If any one or more of the covenants, agreements, provisions or terms of this Supplement shall be for any reason whatsoever held invalid, then such covenants, agreements, provisions or terms shall be deemed severable from the remaining covenants, agreements, provisions or terms of this Supplement and shall in no way affect the validity or enforceability of the other provisions of this Supplement.

Section 2.06. Continuing Effect.

Except as expressly amended hereby, each Transaction Document shall continue in full force and effect in accordance with the provisions thereof and each Transaction Document is in all respects hereby ratified, confirmed and preserved.

Section 2.07. Successors and Assigns.

This Supplement shall be binding upon and inure to the benefit of the Transaction Parties and their respective successors and permitted assigns.

Section 2.08 No Bankruptcy Petition.

▶ **Collected material**

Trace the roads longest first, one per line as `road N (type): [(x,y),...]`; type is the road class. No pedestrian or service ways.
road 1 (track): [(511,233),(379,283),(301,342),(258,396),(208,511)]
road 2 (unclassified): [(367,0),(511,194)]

▶ **What is asked**
[1] In the supplement excerpt, to whom does the Supplement inure to the benefit of?
[2] Resume the supplement excerpt after its final line, writing the body of the section headed "Section 2.08 No Bankruptcy Petition".

▶ **Results in order**
[1] The Transaction Parties and their respective successors and permitted assigns.

[2]
(a) Each party hereto hereby covenants and agrees that, prior to the date which is one year and one day after the payment in full of all outstanding Related Commercial Paper or other indebtedness of a Conduit, it will not institute against, or join any other Person in instituting against a Conduit any bankruptcy, reorganization, arrangement, insolvency or liquidation proceedings or other similar proceeding under the laws of the United States or any state of the United States or any other jurisdiction with authority over such Conduit. The provisions of this Section 2.08(a) shall survive the termination of this Agreement.

(b) Each party hereto hereby covenants and agrees that, prior to the date which is one year and one day after the payment in full of all Notes and Exchange Notes, it will not institute against, or join any other Person in instituting against the Issuer or the Seller any bankruptcy, reorganization, arrangement, insolvency or liquidation proceedings or other similar proceeding under the laws of the United States or any state of the United States. The provisions of this Section 2.08(b) shall survive the termination of this Agreement.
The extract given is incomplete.